━━━ Excerpt ━━━

CNNs are being widely used to solve a variety of problems in many domains like speech, Image, Discrete data. Many current advances are focused on Image domain [13],[2],[14],[15].

## 2.1.1 Regular CNN

Since LeNet [4], to recent Resnet Architecture, CNN's have advanced from 5 layers to 152 layers [9]. The increasing number of the trainable parameter from hundreds of thousands to billions. Even GPU architectures evolved since G80 architecture to the recent Turing [6] architecture to fit a large amount of data.

Various networks are trained using 1D replacement from scratch on various datasets. Fig-2.3 and Fig-2.2 are the network architectures of SqueezeNet and Alexnet. Alexnet [10] is the 2012 Imagenet [16] challenge winner and SqueezeNet is network introduced after Alexnet. In Alexnet multiple convolution blocks followed by a Fully connected layer were used reduce the input to 1 x 1 x 1000 dimensions associating to 1000 labels. SqueezeNet [17] achieved Alexnet level accuracy with 50x fewer parameters by utilizing complex features obtained by fire modules as shown in Fig-2.2, layers concatenating multiple features from multi-sized convolution layers and squeezing them with 1x1 convolutions and expanding concatenating the outputs of 1 x 1 and 3 x 3 convolutions. Using fire modules [17] effective depth of network is increased with less number of parameters and also by replacing the final FC layer with 1 x 1 Convolution and average pooling. In further models, ILSVRC 2014 winner Googlenet [18], Inception module was introduced going much deeper in the layer number and also concatenating 1 x 1, 3 x 3 and 5 x 5 convolution outputs. Since Resnet [9] Residual links introduced to bypass the information passing from all layers avoid vanishing of feature solving the problem of vanishing gradients, Allowing them to create a network with 152 layers, Resnet-152. Along with above stated networks ZFNET [19], 2013 ILSVRC winner with minor change of changing first convolution layer from 7 X 7 to 5 x 5 to train better on small inputs, and Capsnet [20] were trained with 1D replacement to evaluate the 1D convolution replacement approach.

━━━ Records supplied ━━━

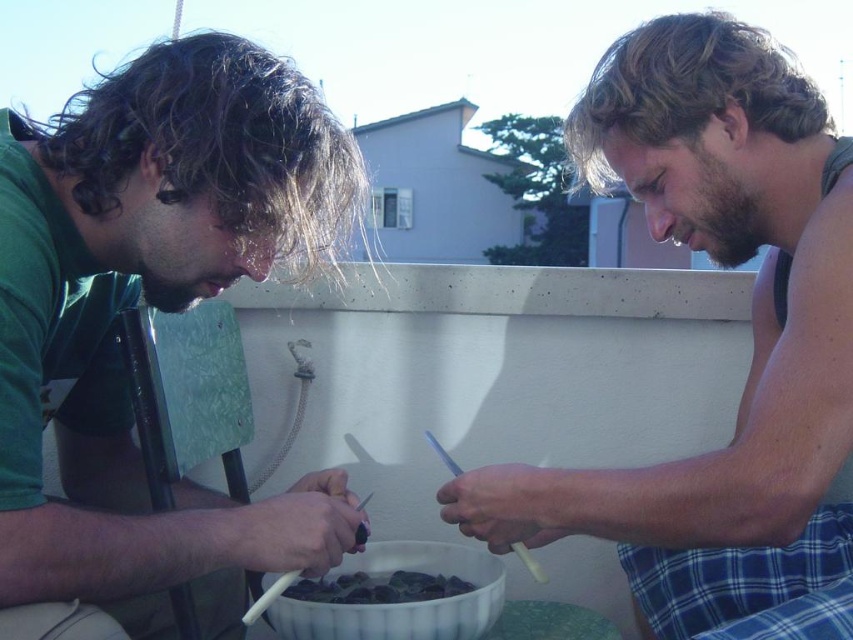
Question: Can you confirm if smooth skin man at center is bigger than dark green glossy shells at center?

Choices:
 (A) no
 (B) yes

Answer: (B)

Question: Among these points, which one is farthest from the camera?

Choices:
 (A) (590, 481)
 (B) (323, 593)
 (C) (64, 241)

Answer: (B)

Question: Considering the relative positions of green matte shirt at left and smooth skin man at center in the image provided, where is green matte shirt at left located with respect to smooth skin man at center?

Choices:
 (A) left
 (B) right

Answer: (A)

Question: Among these objects, which one is farthest from the camera?

Choices:
 (A) green matte shirt at left
 (B) dark green glossy shells at center

Answer: (B)

Question: Is green matte shirt at left positioned in front of dark green glossy shells at center?

Choices:
 (A) no
 (B) yes

Answer: (B)

Question: Which object is the closest to the dark green glossy shells at center?

Choices:
 (A) smooth skin man at center
 (B) green matte shirt at left

Answer: (B)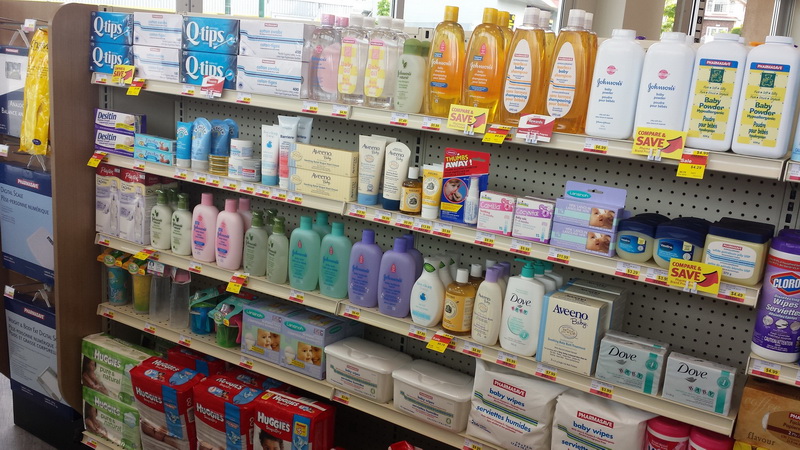
Identify the location of floor. (18, 440).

━━━

[Questions]:
1) Reproduce word for word the part of the CNN excerpt that runs from "Since LeNet [4], to" down to "amount of data.".
2) Using the CNN excerpt, answer each question briefly.
(a) To how many layers have CNNs advanced since LeNet?
(b) In which year did Alexnet win the Imagenet challenge?
(c) To what size did ZFNET change its first convolution layer?
The data can be left aside; it plays no part in what follows.

[Answers in order]:
1)
Since LeNet [4], to recent Resnet Architecture, CNN's have advanced from 5 layers to 152 layers [9]. The increasing number of the trainable parameter from hundreds of thousands to billions. Even GPU architectures evolved since G80 architecture to the recent Turing [6] architecture to fit a large amount of data.

2)
(a) 152 layers.
(b) 2012.
(c) 5 x 5.